E, hoje, reconhece-se a plena multiplicidade dos modelos familiares, relativizando-se critérios outrora absolutos, como a afetividade (vide a família homoafetiva), a parentalidade (vide a família monoparental) e mesmo a intersubjetividade (vide a família unipersonal). 
Em todo caso, e a contrario sensu, registre-se: pessoa jurídica não pode ser empregador doméstico. Como a família, ela pode até consistir numa multiplicidade de pessoas, mas a elas falta o atributo da pertença originária a um espaço existencial.

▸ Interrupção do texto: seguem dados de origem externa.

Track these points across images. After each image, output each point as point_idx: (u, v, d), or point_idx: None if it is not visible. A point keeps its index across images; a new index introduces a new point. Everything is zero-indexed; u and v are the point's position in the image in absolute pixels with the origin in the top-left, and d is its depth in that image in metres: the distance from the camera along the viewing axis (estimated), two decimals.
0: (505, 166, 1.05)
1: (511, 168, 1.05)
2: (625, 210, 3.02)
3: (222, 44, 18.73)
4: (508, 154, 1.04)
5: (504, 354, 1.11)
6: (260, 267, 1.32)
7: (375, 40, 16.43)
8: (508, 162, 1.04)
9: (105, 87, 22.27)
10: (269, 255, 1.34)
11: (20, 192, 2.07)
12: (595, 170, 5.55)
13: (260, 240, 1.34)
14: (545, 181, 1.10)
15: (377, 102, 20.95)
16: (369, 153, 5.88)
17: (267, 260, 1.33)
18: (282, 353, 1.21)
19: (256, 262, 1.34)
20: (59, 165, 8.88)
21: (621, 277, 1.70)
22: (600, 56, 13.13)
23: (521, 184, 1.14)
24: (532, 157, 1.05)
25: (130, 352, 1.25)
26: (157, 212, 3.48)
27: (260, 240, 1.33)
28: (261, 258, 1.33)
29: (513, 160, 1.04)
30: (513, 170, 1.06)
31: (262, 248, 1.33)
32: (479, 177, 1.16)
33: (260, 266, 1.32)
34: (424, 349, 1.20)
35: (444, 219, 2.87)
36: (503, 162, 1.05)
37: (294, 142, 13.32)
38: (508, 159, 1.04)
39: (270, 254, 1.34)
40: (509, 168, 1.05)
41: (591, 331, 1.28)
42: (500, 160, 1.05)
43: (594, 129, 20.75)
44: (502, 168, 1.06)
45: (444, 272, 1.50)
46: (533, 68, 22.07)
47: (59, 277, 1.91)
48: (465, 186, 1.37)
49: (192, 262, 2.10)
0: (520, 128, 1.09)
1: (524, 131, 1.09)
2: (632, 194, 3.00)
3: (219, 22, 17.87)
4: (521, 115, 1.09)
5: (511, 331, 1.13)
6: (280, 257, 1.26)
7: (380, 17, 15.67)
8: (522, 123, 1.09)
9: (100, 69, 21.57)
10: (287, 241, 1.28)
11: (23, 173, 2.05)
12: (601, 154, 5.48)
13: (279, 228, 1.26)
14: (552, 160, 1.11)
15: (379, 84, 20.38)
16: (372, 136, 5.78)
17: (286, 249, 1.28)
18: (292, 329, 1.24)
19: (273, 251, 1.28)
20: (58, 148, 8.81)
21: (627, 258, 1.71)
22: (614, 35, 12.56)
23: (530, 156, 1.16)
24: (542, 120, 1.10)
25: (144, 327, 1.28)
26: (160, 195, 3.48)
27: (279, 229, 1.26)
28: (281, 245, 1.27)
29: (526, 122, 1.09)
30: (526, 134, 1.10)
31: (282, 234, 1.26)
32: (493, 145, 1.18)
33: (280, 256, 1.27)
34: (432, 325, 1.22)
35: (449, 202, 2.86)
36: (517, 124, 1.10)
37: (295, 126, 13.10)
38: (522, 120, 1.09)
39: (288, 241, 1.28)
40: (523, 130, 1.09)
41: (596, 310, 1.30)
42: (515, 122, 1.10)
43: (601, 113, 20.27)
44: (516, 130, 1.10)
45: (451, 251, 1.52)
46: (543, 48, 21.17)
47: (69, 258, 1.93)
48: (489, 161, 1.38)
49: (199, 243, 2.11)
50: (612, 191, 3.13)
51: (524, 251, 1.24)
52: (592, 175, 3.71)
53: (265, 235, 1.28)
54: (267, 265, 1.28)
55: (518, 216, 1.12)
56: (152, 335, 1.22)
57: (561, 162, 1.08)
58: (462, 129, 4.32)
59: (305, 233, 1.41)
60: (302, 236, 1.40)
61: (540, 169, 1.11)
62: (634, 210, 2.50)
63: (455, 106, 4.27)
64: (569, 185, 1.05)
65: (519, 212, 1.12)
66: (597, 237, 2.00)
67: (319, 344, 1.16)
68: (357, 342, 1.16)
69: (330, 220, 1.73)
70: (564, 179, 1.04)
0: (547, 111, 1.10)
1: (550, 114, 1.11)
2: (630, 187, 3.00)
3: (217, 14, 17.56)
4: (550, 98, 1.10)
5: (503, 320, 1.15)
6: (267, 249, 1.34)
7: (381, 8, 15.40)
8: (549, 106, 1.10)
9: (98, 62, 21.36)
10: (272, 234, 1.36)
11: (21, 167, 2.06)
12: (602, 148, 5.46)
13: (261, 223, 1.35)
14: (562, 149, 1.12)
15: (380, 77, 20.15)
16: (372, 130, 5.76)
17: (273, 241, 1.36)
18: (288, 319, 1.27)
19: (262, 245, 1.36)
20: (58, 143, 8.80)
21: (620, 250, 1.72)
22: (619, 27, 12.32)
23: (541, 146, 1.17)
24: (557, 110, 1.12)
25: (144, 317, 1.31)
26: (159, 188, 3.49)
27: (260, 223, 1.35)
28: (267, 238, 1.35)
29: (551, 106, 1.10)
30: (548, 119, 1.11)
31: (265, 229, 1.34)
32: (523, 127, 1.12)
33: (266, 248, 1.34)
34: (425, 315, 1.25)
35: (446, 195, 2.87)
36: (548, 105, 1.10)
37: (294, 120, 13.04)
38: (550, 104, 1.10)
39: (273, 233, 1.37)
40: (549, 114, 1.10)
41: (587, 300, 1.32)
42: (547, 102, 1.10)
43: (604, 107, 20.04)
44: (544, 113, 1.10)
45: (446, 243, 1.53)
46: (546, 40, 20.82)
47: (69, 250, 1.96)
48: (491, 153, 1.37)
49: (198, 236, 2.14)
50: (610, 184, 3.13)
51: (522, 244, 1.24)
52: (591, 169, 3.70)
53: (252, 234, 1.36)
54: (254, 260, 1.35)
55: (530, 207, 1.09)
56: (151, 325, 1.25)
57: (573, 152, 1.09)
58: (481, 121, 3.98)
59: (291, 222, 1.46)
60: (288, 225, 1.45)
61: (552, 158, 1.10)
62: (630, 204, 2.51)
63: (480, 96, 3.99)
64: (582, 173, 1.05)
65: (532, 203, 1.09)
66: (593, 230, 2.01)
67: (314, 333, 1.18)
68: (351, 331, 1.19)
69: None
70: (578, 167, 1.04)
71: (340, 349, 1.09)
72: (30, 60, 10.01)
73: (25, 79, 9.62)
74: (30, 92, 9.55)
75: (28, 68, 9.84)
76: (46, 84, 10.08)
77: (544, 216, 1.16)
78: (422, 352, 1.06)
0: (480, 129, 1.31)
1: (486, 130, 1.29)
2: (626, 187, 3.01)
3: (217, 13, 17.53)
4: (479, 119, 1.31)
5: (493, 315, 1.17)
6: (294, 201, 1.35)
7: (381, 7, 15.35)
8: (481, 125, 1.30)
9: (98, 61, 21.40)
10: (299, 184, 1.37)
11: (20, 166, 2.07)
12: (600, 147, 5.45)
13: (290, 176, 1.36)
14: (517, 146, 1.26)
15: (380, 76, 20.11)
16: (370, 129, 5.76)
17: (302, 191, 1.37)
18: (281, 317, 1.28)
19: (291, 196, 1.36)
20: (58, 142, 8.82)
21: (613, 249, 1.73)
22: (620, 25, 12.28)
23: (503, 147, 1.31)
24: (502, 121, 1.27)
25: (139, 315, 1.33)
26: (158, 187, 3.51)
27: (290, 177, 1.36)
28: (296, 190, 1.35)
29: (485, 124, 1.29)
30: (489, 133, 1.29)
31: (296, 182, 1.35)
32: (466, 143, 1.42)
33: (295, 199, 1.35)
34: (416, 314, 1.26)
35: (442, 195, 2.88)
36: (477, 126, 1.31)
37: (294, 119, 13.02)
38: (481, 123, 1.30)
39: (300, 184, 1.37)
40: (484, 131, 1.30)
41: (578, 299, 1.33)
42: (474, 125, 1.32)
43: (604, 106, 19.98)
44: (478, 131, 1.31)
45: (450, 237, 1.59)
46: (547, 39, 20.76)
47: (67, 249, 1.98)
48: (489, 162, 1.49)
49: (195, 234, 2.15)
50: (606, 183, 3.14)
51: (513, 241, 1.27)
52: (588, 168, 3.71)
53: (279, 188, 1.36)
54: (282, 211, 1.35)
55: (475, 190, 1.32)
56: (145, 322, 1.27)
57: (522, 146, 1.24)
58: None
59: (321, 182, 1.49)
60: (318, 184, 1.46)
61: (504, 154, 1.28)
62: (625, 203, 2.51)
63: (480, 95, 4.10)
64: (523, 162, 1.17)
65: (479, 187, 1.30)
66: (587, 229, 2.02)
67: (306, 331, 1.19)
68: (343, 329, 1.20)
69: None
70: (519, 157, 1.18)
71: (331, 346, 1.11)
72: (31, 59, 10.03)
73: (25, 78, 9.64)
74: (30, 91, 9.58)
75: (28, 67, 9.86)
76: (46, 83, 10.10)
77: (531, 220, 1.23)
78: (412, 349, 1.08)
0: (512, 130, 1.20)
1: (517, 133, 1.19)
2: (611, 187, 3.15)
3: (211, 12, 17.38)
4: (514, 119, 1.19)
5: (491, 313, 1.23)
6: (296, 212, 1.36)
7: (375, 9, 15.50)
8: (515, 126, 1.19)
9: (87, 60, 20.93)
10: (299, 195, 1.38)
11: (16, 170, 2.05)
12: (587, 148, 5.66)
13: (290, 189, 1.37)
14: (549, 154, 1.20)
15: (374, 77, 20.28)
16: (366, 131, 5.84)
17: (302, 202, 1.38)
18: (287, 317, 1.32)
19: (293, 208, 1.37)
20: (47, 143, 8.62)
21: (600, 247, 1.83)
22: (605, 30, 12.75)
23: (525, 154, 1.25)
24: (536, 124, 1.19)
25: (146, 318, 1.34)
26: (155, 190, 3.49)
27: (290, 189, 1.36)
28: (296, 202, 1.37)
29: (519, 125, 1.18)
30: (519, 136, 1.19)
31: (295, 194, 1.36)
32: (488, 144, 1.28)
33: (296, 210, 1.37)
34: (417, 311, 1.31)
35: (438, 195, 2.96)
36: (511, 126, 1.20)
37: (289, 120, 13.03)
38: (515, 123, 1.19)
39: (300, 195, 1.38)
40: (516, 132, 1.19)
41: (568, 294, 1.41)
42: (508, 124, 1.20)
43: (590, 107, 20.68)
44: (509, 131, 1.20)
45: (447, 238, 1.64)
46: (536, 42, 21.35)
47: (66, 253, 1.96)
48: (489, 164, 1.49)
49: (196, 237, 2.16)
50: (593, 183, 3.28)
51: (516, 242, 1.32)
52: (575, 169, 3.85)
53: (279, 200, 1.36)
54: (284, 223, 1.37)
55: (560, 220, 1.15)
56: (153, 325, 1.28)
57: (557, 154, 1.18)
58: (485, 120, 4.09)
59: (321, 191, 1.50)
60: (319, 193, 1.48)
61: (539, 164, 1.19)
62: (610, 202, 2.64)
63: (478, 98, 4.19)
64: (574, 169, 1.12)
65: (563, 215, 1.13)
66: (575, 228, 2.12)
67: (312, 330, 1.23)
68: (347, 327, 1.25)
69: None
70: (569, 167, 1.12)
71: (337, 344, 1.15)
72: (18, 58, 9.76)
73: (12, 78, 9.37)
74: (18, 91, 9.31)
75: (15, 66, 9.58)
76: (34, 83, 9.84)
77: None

A família nasce na oikos, enquanto a organização (pessoa jurídica) nasce na ágora (praça): é uma instituição genuinamente social. 
O funcionário do condomínio residencial, por exemplo, ainda que venha a exercer atribuições no interior das casas ou apartamentos (como um encanador ou eletricista assalariado pelo condomínio), será empregado urbano celetista e não doméstico. E a razão disto é justamente a falta da relação de familiaridade ou convivialidade intrínseca entre os condôminos. Em termos técnicos, falta-lhes a affectio societatis. 
O mesmo se dá, inclusive, com o condomínio de fato, aquele constituído espontânea e irrefletidamente por moradores de um bairro ou rua que contratam o vigia do apito. 
Com relação à residencialidade, é também critério fundamental. Se o empregador não reside ali, tendo o local de trabalho outra função social distinta, não se trata de emprego doméstico. Atente-se, porém, que o empregador doméstico pode possuir mais de uma residência: não se exige aí a exclusividade.
O aspecto do residir é tão importante que permite relativizar até o elemento família. Ou, talvez melhor dito, permite compreender a familiaridade de modo mais amplo. Neste sentido, uma residência estudantili, na qual os discentes moram e convivem entre si, dividindo direitos e deveres, equipara-se ao lar tradicional. 
Difere, pois, do caso de uma pensão, na qual há até estudantes convivendo, muita vez criando laços afetivos com os donos do estabelecimento, mas na qual o labor dos funcionários da limpeza, da cozinha ou da vigilância, colaboram para a manutenção de uma atividade econômica. Com esta comparação, introduzimos o terceiro requisito: a ausência de finalidade não lucrativa na atividade. A cozinheira da pensão, ainda que as refeições não sejam comercializadas, exerce atividade lucrativa: o fato de ela cozinhar já está remunerado pelo estudante, assim como a limpeza diária ou semanal do seu quarto, a lavagem de roupas ou a vigilãncia pessoa ou dos bens, conforme o caso. 
Se é assim neste caso, não há o que se discutir em face de situações híbridas: é o caso da empregada doméstica que ajuda a sua patroa, autônoma, a preparar diuturnamente doces de aniversário. 
Note-se que o exercício de uma profissão tradicionalmente urbana, social, em âmbito doméstico, constituirá relação laboral doméstica se faltar a lucratividade: a enfermeira profissional que trabalhe como acompanhante residencial de idoso, em caráter habitual e assalariado, será empregada doméstica.